STUDY TEXT:
◇ ◇ ◇ ◇ ◇

The Sudbury Public Health & Districts (Community Drug Strategy) has received reports of an increase in the number of drug poisonings (overdoses) and unexpected reactions from the use of substances in Sudbury and districts.
While we cannot confirm the substance(s) causing the overdoses, this situation serves as an important reminder to the community that street drugs may be cut or mixed with substances such as benzos (benzodiazepines), xylazine, fentanyl, or carfentanil. Frontline workers warn that more toxic substances than usual may be circulating locally and that multiple naloxone kits have been required to reduce overdoses.
An overdose occurs when a person uses a substance, and their body is unable to handle the effects. As a result, the brain is unable to control basic life functions. The person might pass out, stop breathing, or experience a seizure. Overdoses can be fatal and non-fatal.
Prevent overdoses to save lives:
- Avoid mixing drugs, including prescribed, over the counter, and illegal drugs.
- Avoid drinking alcohol while using other drugs.
- Use caution when switching substances: start with a lower dose than usual.
- If you have not used in a while, start with a lower dose. Your tolerance may be lower.

◇ ◇ ◇ ◇ ◇

QUESTIONS:
- A) Reproduce the overdose notice word for word between "An overdose occurs" and "dose than usual.", inclusive.
- B) Answer these from the overdose notice:
(i) Which substances does it say street drugs may be cut or mixed with?
(ii) What three things might a person experience during an overdose?
(iii) What should someone who has not used in a while do, according to its prevention advice?

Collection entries
◇ ◇ ◇ ◇ ◇

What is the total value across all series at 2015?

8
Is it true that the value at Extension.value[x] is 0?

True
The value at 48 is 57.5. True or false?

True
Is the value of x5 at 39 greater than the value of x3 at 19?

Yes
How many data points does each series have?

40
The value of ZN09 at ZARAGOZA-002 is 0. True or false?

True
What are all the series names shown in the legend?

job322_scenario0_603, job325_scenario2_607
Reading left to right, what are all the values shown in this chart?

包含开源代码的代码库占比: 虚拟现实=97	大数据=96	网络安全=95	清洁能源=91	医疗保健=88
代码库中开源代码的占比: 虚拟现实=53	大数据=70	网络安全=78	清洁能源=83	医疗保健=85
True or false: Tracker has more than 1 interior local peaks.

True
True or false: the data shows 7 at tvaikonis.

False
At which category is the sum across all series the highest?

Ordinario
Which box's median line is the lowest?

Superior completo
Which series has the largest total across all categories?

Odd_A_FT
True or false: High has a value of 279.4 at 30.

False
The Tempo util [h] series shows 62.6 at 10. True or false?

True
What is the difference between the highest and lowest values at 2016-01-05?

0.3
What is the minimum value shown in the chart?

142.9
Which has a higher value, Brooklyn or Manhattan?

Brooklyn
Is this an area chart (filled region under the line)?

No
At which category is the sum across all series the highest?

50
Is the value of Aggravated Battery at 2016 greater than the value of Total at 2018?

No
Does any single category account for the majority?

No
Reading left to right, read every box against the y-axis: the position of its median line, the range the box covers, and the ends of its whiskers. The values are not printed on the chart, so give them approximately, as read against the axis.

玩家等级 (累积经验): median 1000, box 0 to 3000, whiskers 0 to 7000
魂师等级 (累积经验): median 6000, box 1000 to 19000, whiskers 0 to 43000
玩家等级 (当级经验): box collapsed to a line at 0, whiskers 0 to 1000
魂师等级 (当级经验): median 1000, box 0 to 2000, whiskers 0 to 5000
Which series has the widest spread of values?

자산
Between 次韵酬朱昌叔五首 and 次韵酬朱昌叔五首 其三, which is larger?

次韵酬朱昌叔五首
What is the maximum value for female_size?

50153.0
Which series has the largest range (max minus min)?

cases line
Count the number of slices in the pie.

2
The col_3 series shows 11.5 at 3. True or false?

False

◇ ◇ ◇ ◇ ◇

EXERCISE ANSWERS:
- A)
An overdose occurs when a person uses a substance, and their body is unable to handle the effects. As a result, the brain is unable to control basic life functions. The person might pass out, stop breathing, or experience a seizure. Overdoses can be fatal and non-fatal.
Prevent overdoses to save lives:
- Avoid mixing drugs, including prescribed, over the counter, and illegal drugs.
- Avoid drinking alcohol while using other drugs.
- Use caution when switching substances: start with a lower dose than usual.

- B)
(i) Benzos (benzodiazepines), xylazine, fentanyl, or carfentanil.
(ii) They might pass out, stop breathing, or experience a seizure.
(iii) Start with a lower dose, because their tolerance may be lower.